“This was people smuggling. A lot of it was people smuggling. You had children there without their parents. You had the breach of our immigration laws where everybody gave the same address and the address doesn’t exist. How do we deal with these things so these are the facts surrounding it,” he said when asked by News-Talk Radio Guyana 103.1 FM/ Demerara Waves Online News.
Asked whether visa restrictions were being considered for Haitians, Dr. Ali said, “we have not been discussing that”. He said investigations were ongoing by the police.
And Home Affairs Minister, Robeson Benn denied suggestions in some quarters that Haitians were being targeted by the Guyana government in contrast to the less than aggressive approach to Brazilians and Venezuelans. “We are taking actions against all those who have entered the country illegally and the proper action too. We are taking actions against those who are clearly the victims of people smuggling and unfortunately it appears only to do with Haitians given the current situation, but it is clear that the movement is not regular and we are dealing with the problem, we are dealing with the issue,” Mr. Benn said.

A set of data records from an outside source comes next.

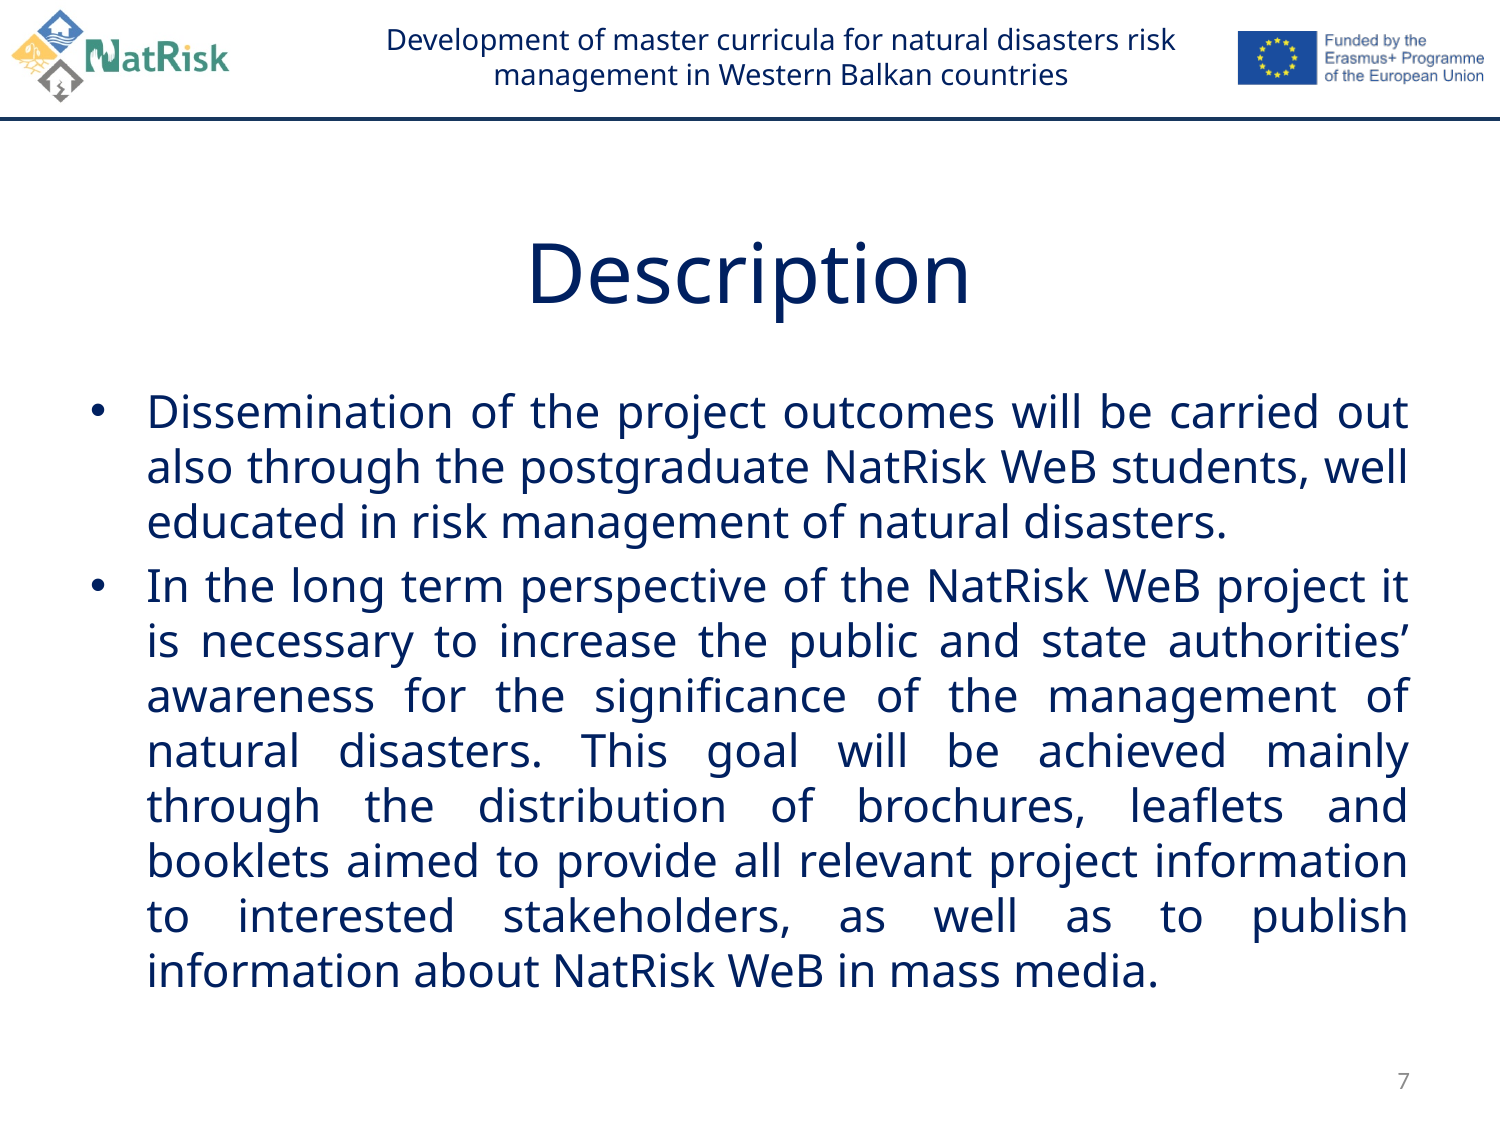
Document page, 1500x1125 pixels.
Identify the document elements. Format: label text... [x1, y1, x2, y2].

title Description [75, 128, 1425, 375]
list Dissemination of the project outcomes will be carried out also through the postgraduate NatRisk WeB students, well educated in risk management of natural disasters. In the long term perspective of the NatRisk WeB project it is necessary to increase the public and state authorities’ awareness for the significance of the management of natural disasters. This goal will be achieved mainly through the distribution of brochures, leaflets and booklets aimed to provide all relevant project information to interested stakeholders, as well as to publish information about NatRisk WeB in mass media. [75, 375, 1425, 930]
slide_number 7 [1074, 1050, 1425, 1110]
picture [0, 0, 238, 113]
text_box Development of master curricula for natural disasters risk management in Western Balkan countries [324, 24, 1238, 88]
picture [1237, 30, 1484, 86]
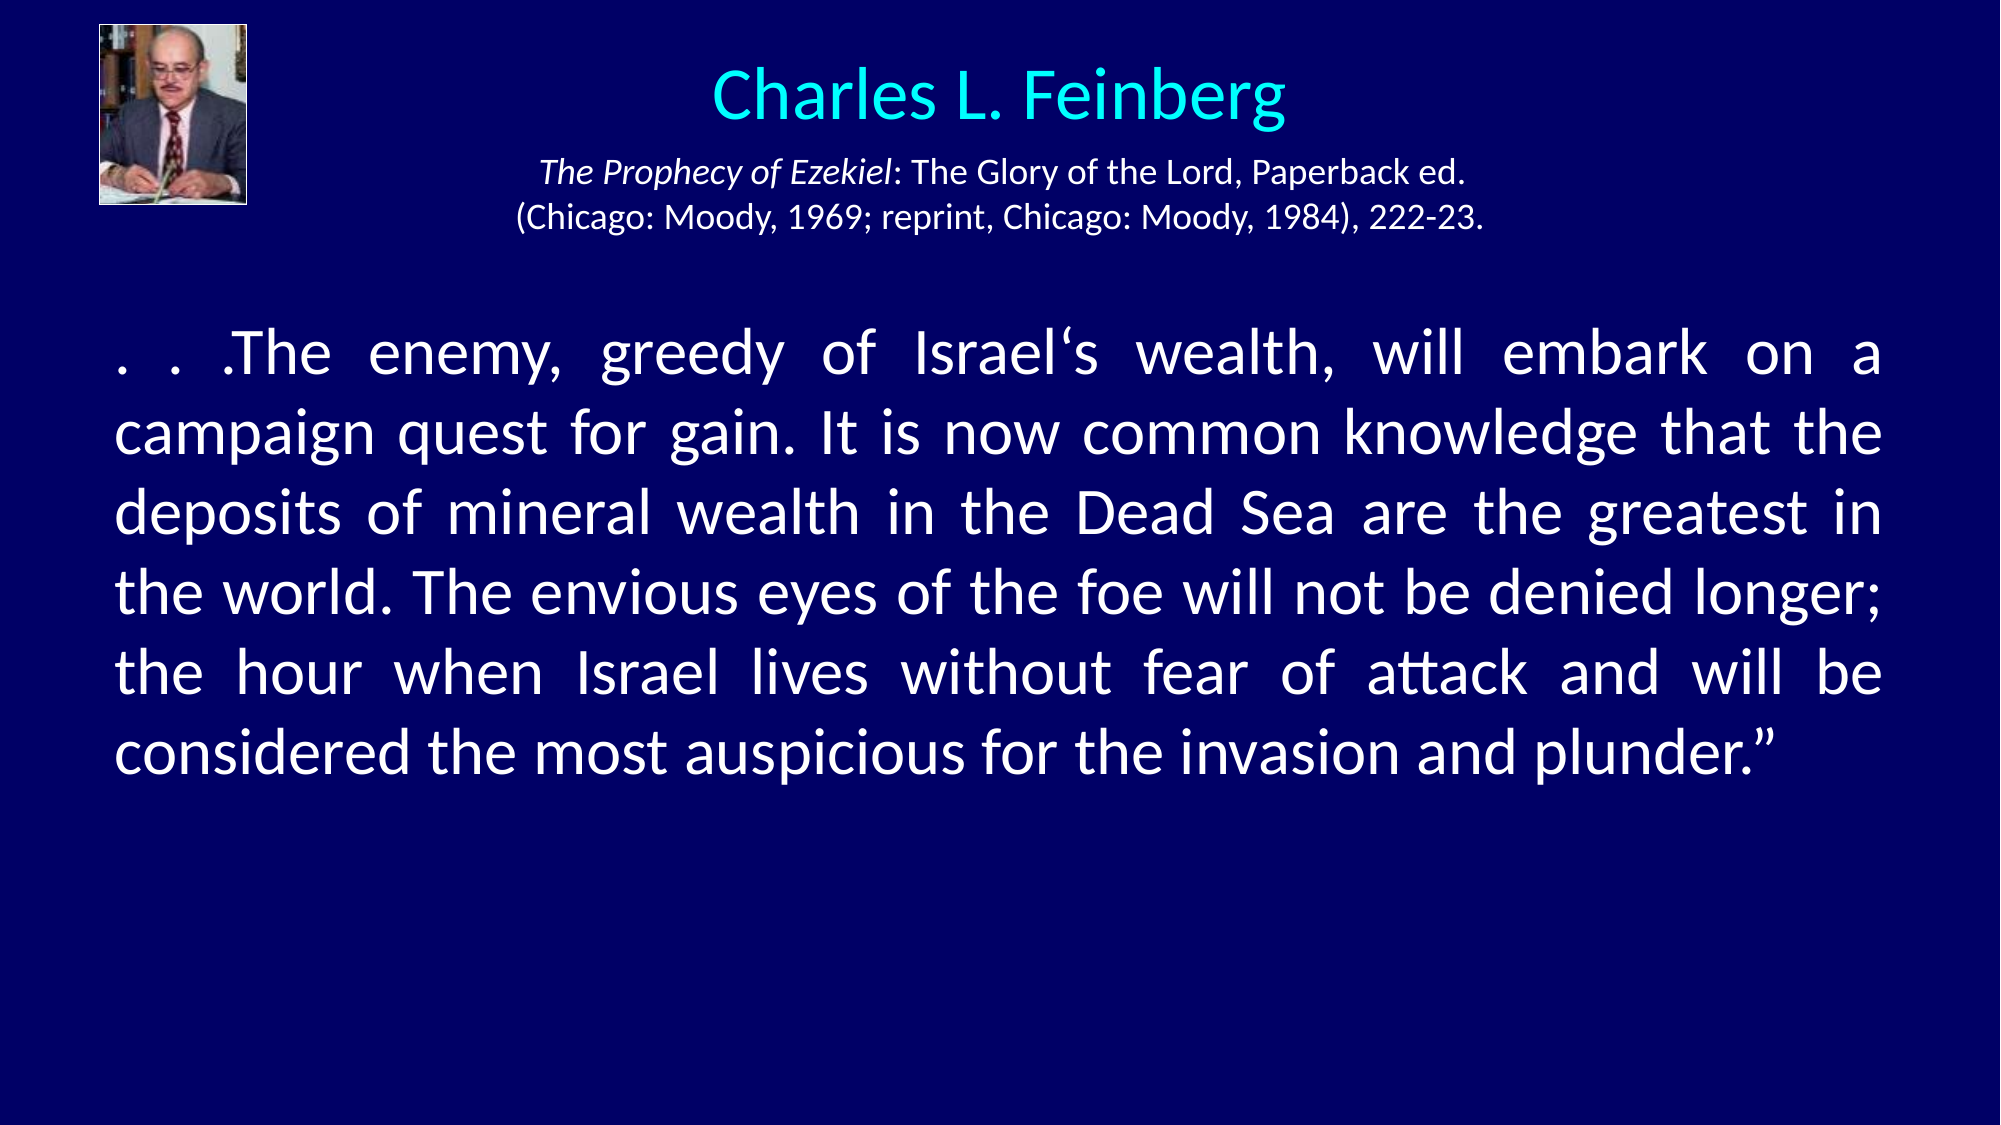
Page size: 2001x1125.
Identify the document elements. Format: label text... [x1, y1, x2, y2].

text_box Charles L. Feinberg The Prophecy of Ezekiel: The Glory of the Lord, Paperback ed. (Chicago: Moody, 1969; reprint, Chicago: Moody, 1984), 222-23. [487, 37, 1513, 245]
picture [99, 24, 247, 206]
text_box . . .The enemy, greedy of Israel‘s wealth, will embark on a campaign quest for gain. It is now common knowledge that the deposits of mineral wealth in the Dead Sea are the greatest in the world. The envious eyes of the foe will not be denied longer; the hour when Israel lives without fear of attack and will be considered the most auspicious for the invasion and plunder.” [99, 300, 1900, 795]
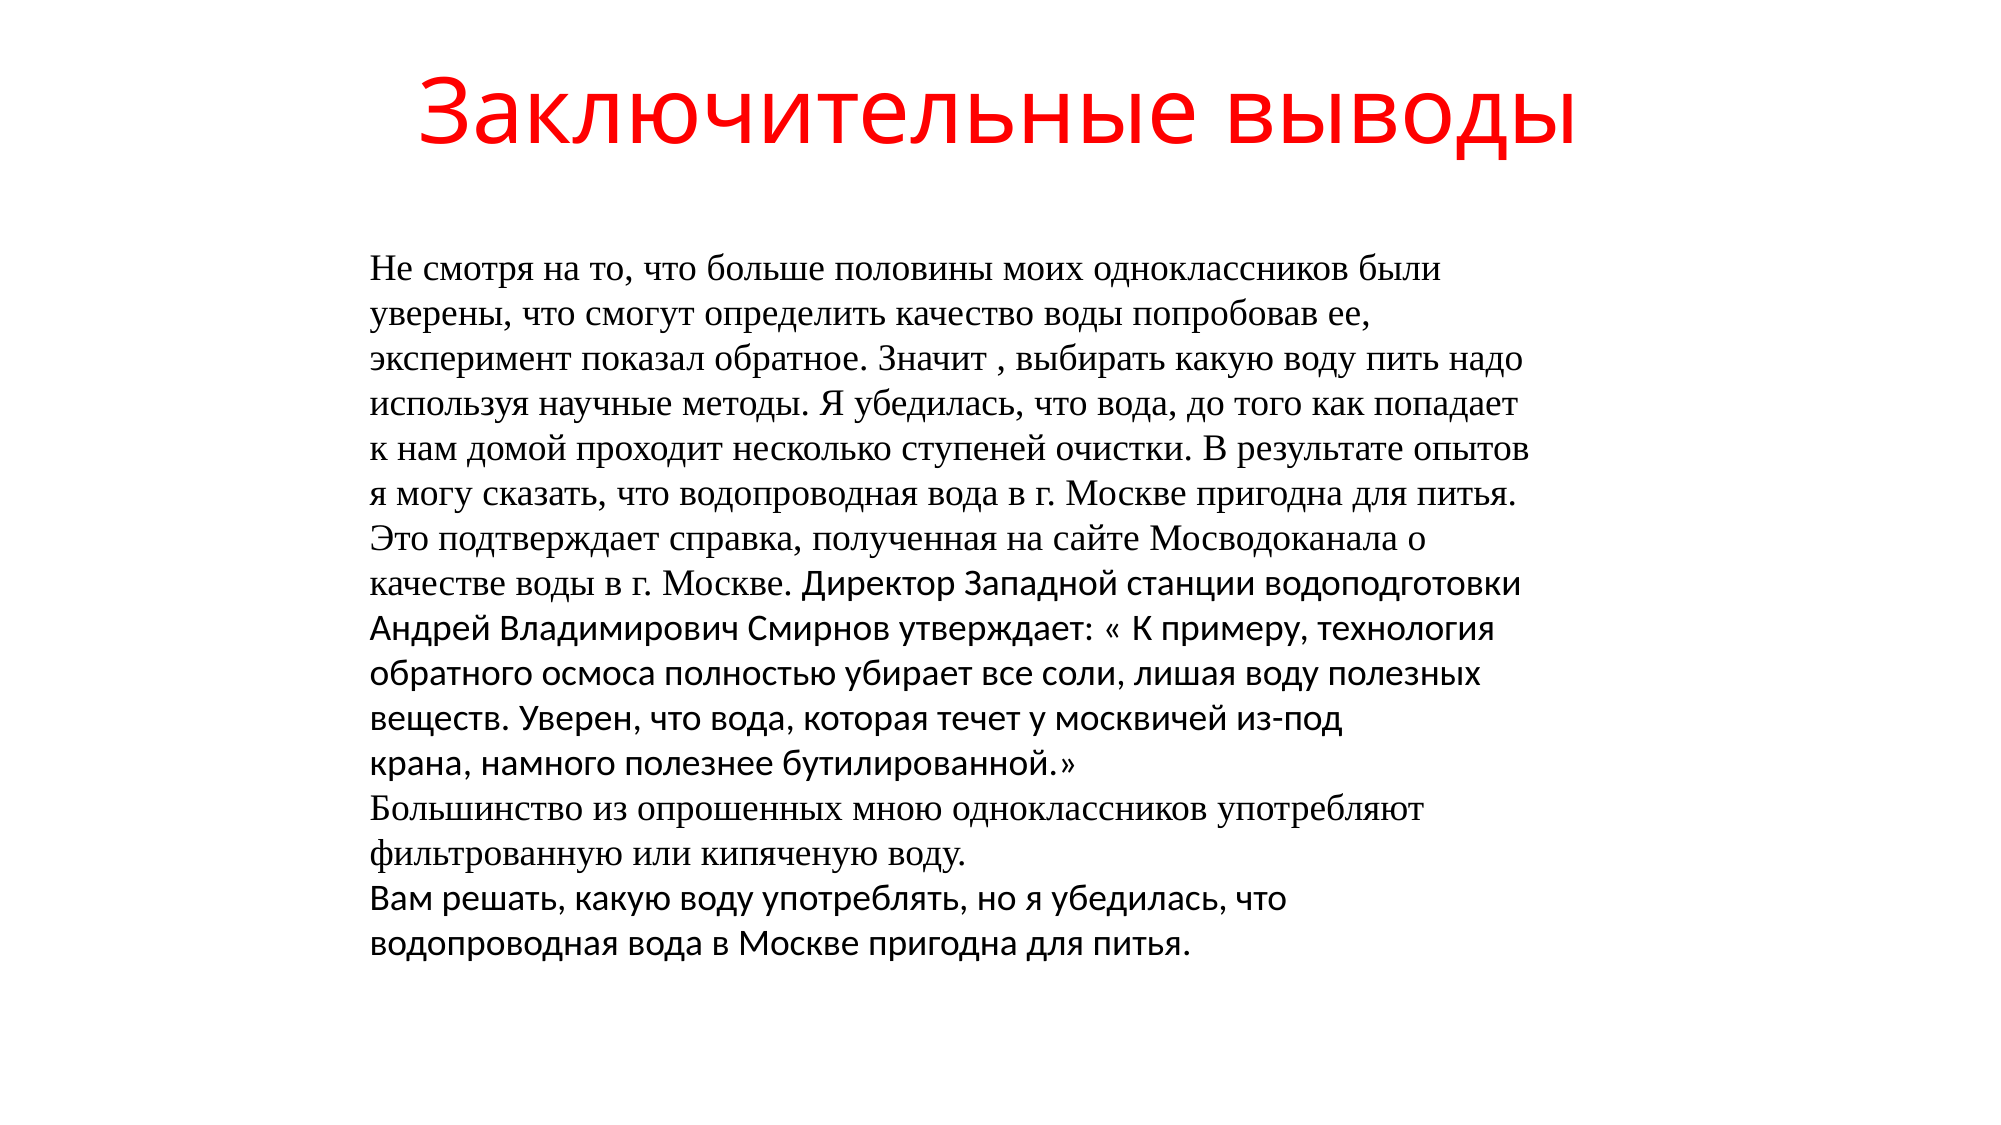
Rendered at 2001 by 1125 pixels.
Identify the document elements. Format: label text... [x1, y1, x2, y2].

At least 23 Haitians, who were arrested by police on November 7, 2020 shortly after they had arrived in Guyana have since challenged the constitutionality of their continued detention. That cases comes up in the High Court this week.
The Home Affairs Minister said he could not immediately recall the status of eight Dominican Republic nationals, one Cuban and 15 Venezuelans. who allegedly overstayed their time in Guyana and were arrested from a well-known strip club, Baroombar International. Twenty days after they had been held, the Home Affairs Ministry on November 13 had said that the women had been released on station bail.
While in opposition between 2015 and 2020, the then People’s Progressive Party Civic (PPPC) had often raised concerns at the parliamentary level about the number of Haitians and Cubans who had been arriving here and no one had known their whereabouts.
In August 2018, then Minister of Immigration, Winston Felix had said records had shown that 8,476 Haitians had arrived here and 1,170 later departed from several illegal crossings in the Rupununi. Brazil’s immigration records show that 6,925 Haitians arrived in that country and, except for 129, the majority left. Appearing before a bipartisan parliamentary committee o foreign relations under the then chairmanship of the PPPC’s Gail Teixeira, Mr. Felix had said that during 2017 and 2018- 3,515 Haitians arrived and 291 left legally in 2017 and between January and April of this year only 85 of the 1,238 officially departed, bringing to a total of 4,377 for all of last year and 2018 so far.